Have you ever seen a 300 pound pregnant lady's boob fall out of her shirt cuz she's not wearing a bra? I have.
i checked my sent messages this morning and i had apparently tried to text the bar, saying "idk what i drank, do you?"
Don't blame me for eating all the ham.. I gave it out to people, so at most I'm guilty of ham distribution
Convinced the domino's pizza delivery person to go to shaws and buy me a bottle of wild turkey. For america.
She's trying to figure out what kind of dinosaur I am... Yay codeine.
Yes she was blowing me but I couldnt see her face. The only light was from the sparklers she asked me to hold. I love 4th of July.
If anyone remembers any details of tonight please address concerns to my lawyer. This is a mass text.
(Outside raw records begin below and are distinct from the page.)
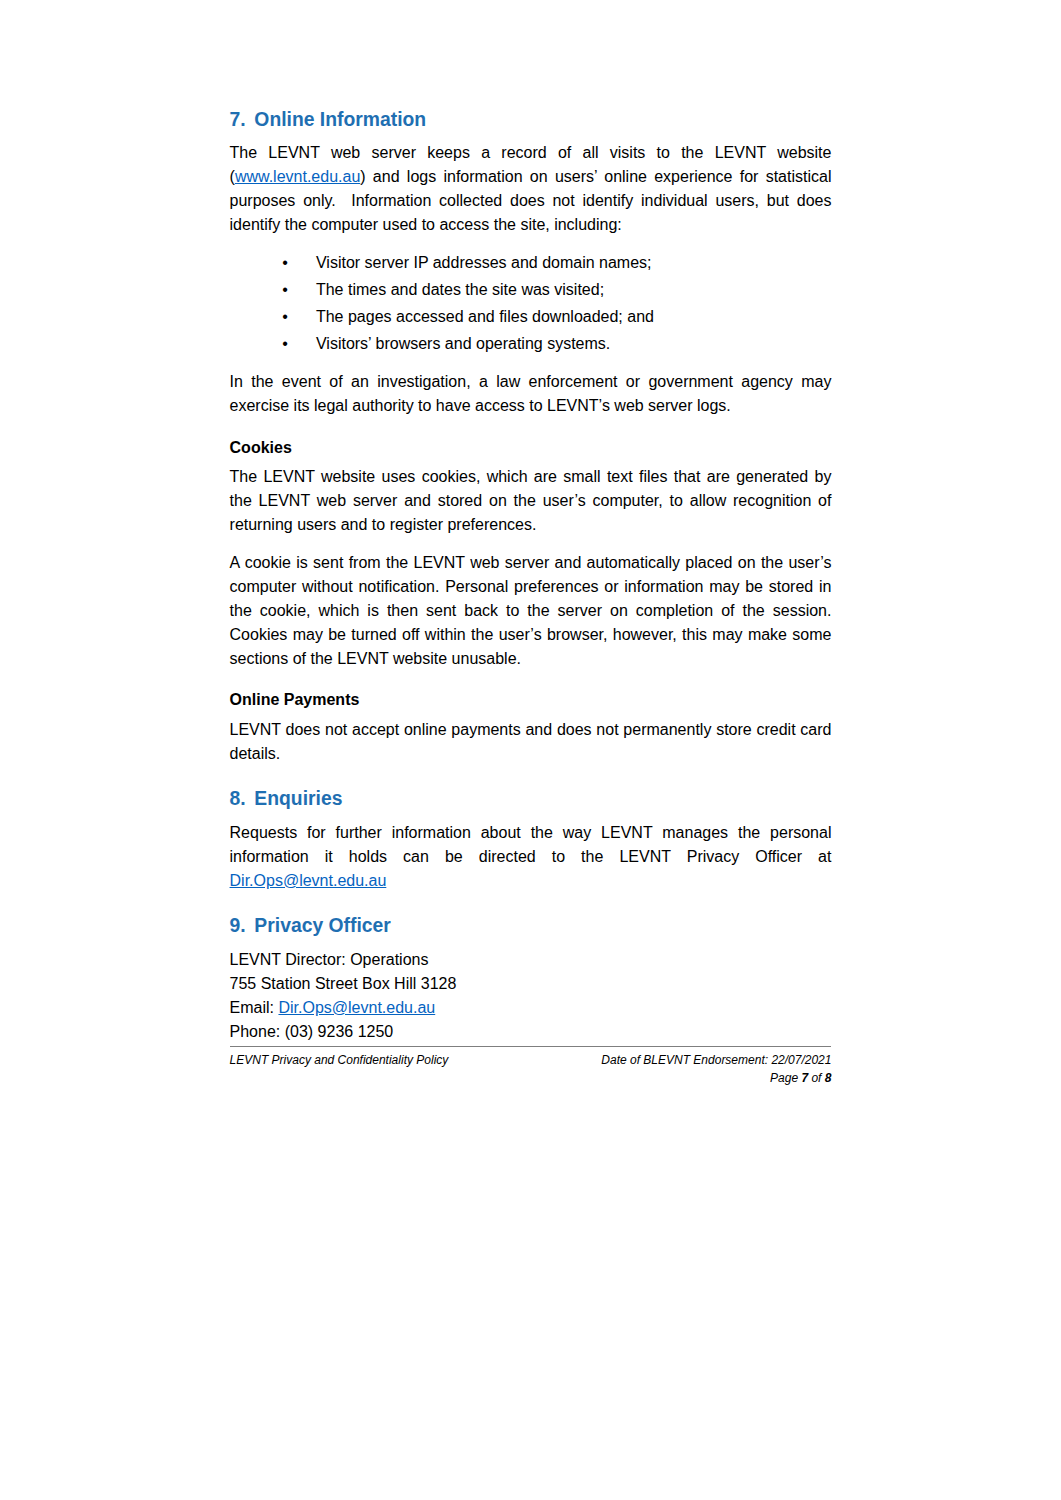7. Online Information
The LEVNT web server keeps a record of all visits to the LEVNT website (www.levnt.edu.au) and logs information on users’ online experience for statistical purposes only. Information collected does not identify individual users, but does identify the computer used to access the site, including:
Visitor server IP addresses and domain names;
The times and dates the site was visited;
The pages accessed and files downloaded; and
Visitors’ browsers and operating systems.
In the event of an investigation, a law enforcement or government agency may exercise its legal authority to have access to LEVNT’s web server logs.
Cookies
The LEVNT website uses cookies, which are small text files that are generated by the LEVNT web server and stored on the user’s computer, to allow recognition of returning users and to register preferences.
A cookie is sent from the LEVNT web server and automatically placed on the user’s computer without notification. Personal preferences or information may be stored in the cookie, which is then sent back to the server on completion of the session. Cookies may be turned off within the user’s browser, however, this may make some sections of the LEVNT website unusable.
Online Payments
LEVNT does not accept online payments and does not permanently store credit card details.
8. Enquiries
Requests for further information about the way LEVNT manages the personal information it holds can be directed to the LEVNT Privacy Officer at Dir.Ops@levnt.edu.au
9. Privacy Officer
LEVNT Director: Operations
755 Station Street Box Hill 3128
Email: Dir.Ops@levnt.edu.au
Phone: (03) 9236 1250
LEVNT Privacy and Confidentiality Policy
Date of BLEVNT Endorsement: 22/07/2021 Page 7 of 8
it was like teleporting. everytime i opened my eyes, i was somewhere different... usually the floor.
That pizza at 1 am literally tasted like I was eating an angel
Would you go as one half of Harry and Lloyd in Tuxes to Aaron's wedding?
Which is worse that I came in public or that no one noticed?
This is a question I thought I'd never have to ask. How many hits of acid did you give your dad tonight?
I shouldn't have to tell you to stop throwing knives at me.
cinco de mayo stole my toenail
cinco de mayo stole my virginity.
I'm just going to use my debit card. I feel bad buying pizza with the money I stole from my roommate...so I'm going to put it in my piggy bank.